Judging by the state of the house, though, it didn’t look as if Evelyn had many visitors. That might be because visitors weren’t welcome, or just that there was no one to visit her. Pip wondered where Scarlet was now. Maybe she no longer lived locally. She indulged herself with a little fantasy that Evelyn’s daughter had also become an actress and picked up where Evelyn had left off. There would be a kind of neatness to that which appealed to Pip. It might also explain why the house looked so down at heel. Scarlet could be living in London or maybe she had moved abroad. Perhaps she had a job on a cruise ship entertaining the passengers. Pip smiled to herself as she invented a whole life for the little girl. Of course, she would be in her mid-thirties by now, which felt odd, as the little Scarlet who came dancing into Pip’s bedroom each night was still a child, not yet even old enough to be at school.

Pip had reached August 1983 in the diary now. She had been reading the entries after dinner, letting herself become absorbed in Evelyn and Scarlet’s simple lives.

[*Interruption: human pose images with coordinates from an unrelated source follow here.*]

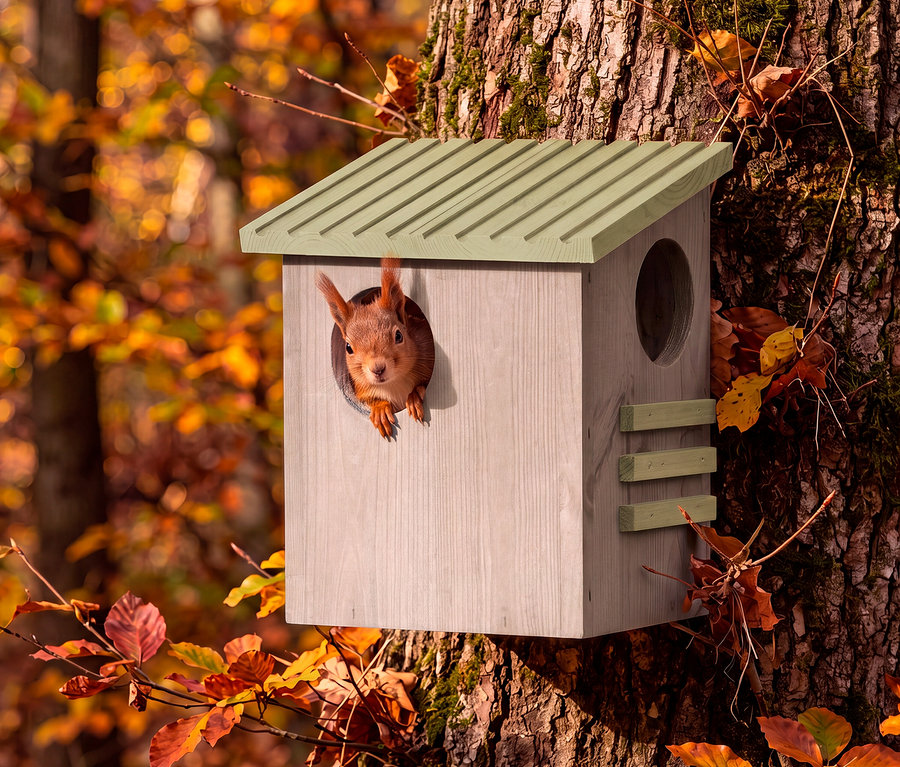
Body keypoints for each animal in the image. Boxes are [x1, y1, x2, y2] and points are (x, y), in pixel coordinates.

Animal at [315, 258, 433, 439]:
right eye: (348, 347)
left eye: (399, 336)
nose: (378, 369)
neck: (393, 384)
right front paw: (380, 409)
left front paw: (413, 397)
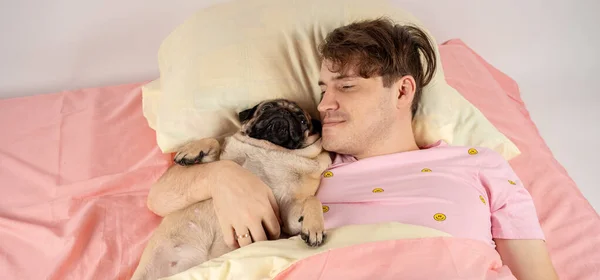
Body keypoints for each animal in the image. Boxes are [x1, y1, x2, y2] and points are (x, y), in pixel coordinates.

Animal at [131, 99, 332, 278]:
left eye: (302, 120)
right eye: (266, 107)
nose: (283, 112)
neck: (272, 148)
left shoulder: (287, 214)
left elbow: (312, 199)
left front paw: (314, 227)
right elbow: (214, 141)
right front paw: (192, 151)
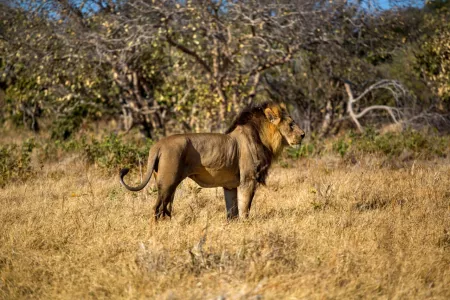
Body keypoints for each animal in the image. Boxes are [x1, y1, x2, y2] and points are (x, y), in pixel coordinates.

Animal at [118, 102, 306, 220]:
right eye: (291, 124)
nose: (303, 135)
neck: (262, 137)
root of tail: (157, 145)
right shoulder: (248, 179)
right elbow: (245, 207)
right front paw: (246, 224)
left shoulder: (230, 185)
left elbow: (232, 211)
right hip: (167, 182)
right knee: (157, 209)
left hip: (168, 184)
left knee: (166, 208)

According to the diary, they led a quiet existence with very little happening to them on a daily basis, but, as well as complaints about how badly Joan treated them, the handwritten pages were also filled with Evelyn’s daily thoughts, some of which Pip didn’t properly understand.

Sometimes, when S is having her nap and I’m doing my household chores, I let my imagination roam back to how things might have been if she had never come along. Into the Blue is about to start its second season. It’s been a great success, just as I knew it would be. Julian must still be furious at all that lost commission! I think it’s so popular because the storylines aren’t just all car chases and drinking. They’re about real women and how they juggle their jobs with being wives and mothers. Ironic, really, seeing as that’s exactly what I can’t seem to do.

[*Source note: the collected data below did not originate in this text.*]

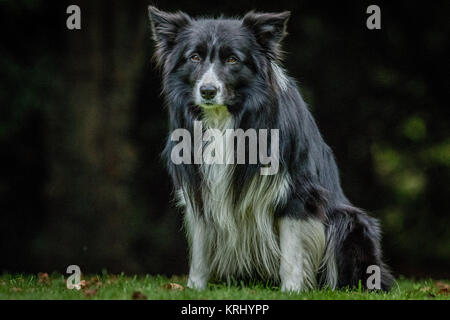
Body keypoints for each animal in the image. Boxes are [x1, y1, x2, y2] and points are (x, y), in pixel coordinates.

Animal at [149, 6, 394, 292]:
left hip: (349, 221)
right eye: (194, 57)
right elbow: (200, 246)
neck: (224, 119)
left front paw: (292, 291)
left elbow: (292, 249)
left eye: (232, 59)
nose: (207, 91)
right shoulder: (199, 187)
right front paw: (194, 288)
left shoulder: (297, 190)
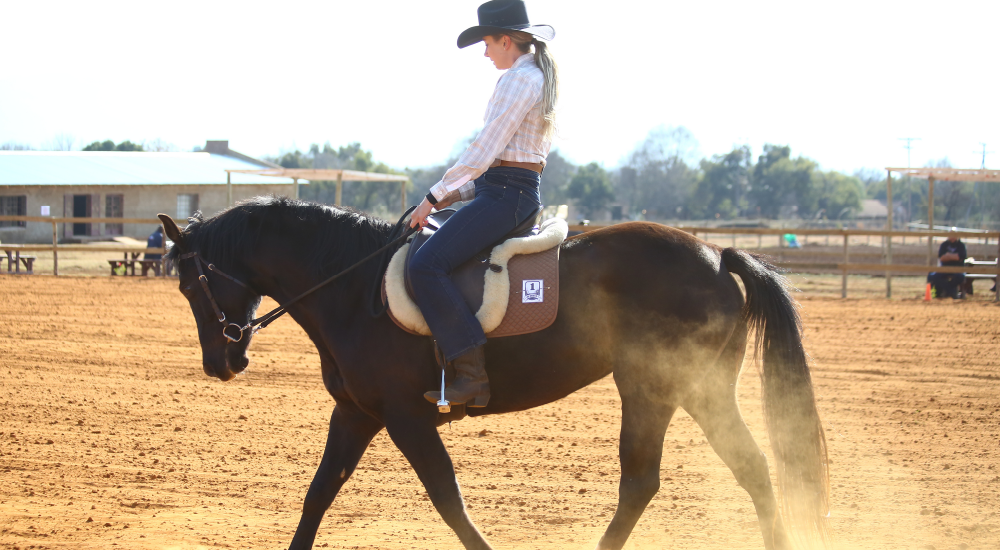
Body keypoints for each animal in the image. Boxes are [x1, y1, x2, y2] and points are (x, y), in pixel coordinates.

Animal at [159, 196, 829, 550]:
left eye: (190, 284)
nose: (222, 363)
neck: (351, 285)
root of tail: (717, 255)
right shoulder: (356, 414)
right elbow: (319, 493)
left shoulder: (405, 416)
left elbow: (446, 497)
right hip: (694, 389)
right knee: (745, 469)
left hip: (656, 388)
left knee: (648, 481)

And I have to admit that the girl playing my part has made a decent job of it, even if I would have been better. I can’t think about that for too long, though, because it makes me cross. It’s so unfair. The only thing I did wrong was to be naive. Yet I’m the one who was punished and is still being punished to this day. He doesn’t even know that he has a daughter – not that I would ever tell him – but in my head, if I ever saw him again, I would make sure he knew how badly I’ve been treated.